Your problem is arising as you are running out of memory. So, Virtual Datasets come in handy while dealing with large datasets like yours. Virtual datasets allow a number of real datasets to be mapped together into a single, sliceable dataset via an interface layer. You can read more about them here https://docs.h5py.org/en/stable/vds.html
I would recommend you to start from one file at a time. Firstly, create a Virtual Dataset file of your existing data like
with h5py.File(os.getcwd() + "/Results/Training_Dataset.hdf5", 'r') as db:
data_shape = db['data'].shape
layout = h5py.VirtualLayout(shape = (data_shape), dtype = np.uint8)
vsource = h5py.VirtualSource(db['data'])
with h5py.File(os.getcwd() + "/virtual_training_dataset.hdf5", 'w', libver = 'latest') as file:
file.create_virtual_dataset('data', layout = layout, fillvalue = 0)

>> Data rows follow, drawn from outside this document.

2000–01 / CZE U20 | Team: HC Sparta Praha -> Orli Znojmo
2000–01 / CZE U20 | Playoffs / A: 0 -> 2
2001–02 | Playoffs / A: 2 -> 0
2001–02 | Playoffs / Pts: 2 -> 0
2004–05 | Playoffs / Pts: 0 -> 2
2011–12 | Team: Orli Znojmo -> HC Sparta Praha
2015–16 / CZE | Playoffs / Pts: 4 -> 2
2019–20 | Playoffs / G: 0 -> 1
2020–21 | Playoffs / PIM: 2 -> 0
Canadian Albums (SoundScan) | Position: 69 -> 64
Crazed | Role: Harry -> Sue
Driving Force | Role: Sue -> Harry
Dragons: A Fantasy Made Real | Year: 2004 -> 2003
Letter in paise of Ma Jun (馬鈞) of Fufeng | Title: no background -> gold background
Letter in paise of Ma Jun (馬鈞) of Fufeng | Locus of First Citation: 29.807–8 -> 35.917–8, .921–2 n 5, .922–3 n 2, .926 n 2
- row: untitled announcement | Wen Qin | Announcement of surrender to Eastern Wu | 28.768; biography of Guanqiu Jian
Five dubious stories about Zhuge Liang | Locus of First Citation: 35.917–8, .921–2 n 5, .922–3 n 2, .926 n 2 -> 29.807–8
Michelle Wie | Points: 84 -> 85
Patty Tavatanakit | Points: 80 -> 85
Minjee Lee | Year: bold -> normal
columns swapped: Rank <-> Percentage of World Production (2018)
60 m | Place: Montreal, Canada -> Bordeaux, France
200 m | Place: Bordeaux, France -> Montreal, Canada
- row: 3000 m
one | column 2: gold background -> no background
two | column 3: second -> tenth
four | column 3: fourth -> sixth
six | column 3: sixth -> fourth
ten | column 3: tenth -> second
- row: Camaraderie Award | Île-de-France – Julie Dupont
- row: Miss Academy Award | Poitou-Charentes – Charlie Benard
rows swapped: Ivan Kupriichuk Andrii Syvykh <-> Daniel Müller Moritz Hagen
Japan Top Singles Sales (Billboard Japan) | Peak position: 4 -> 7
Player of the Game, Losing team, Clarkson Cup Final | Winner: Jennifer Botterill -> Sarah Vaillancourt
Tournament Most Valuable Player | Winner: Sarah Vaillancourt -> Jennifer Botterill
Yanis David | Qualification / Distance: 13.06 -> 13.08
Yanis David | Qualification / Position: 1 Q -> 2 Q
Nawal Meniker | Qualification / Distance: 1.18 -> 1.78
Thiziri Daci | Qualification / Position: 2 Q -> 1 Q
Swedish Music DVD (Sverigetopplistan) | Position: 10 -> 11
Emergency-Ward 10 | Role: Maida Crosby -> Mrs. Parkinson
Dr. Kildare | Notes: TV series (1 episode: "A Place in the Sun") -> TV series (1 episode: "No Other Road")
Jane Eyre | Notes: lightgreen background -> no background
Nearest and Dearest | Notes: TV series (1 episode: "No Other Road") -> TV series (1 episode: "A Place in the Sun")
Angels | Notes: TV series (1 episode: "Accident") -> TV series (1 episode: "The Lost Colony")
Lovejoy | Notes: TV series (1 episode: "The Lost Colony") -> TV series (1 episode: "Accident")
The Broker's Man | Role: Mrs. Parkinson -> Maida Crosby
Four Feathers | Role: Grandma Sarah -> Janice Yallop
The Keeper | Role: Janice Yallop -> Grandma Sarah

This will create a virtual dataset of your existing training data. Now, if you want to manipulate your data, you should open your file in r+
mode like
with h5py.File(os.getcwd() + "/virtual_training_dataset.hdf5", 'r+', libver = 'latest') as file:
# Do whatever manipulation you want to do here
One more thing I would like to advise is make sure your indices while slicing are of int
datatype, otherwise you will get an error.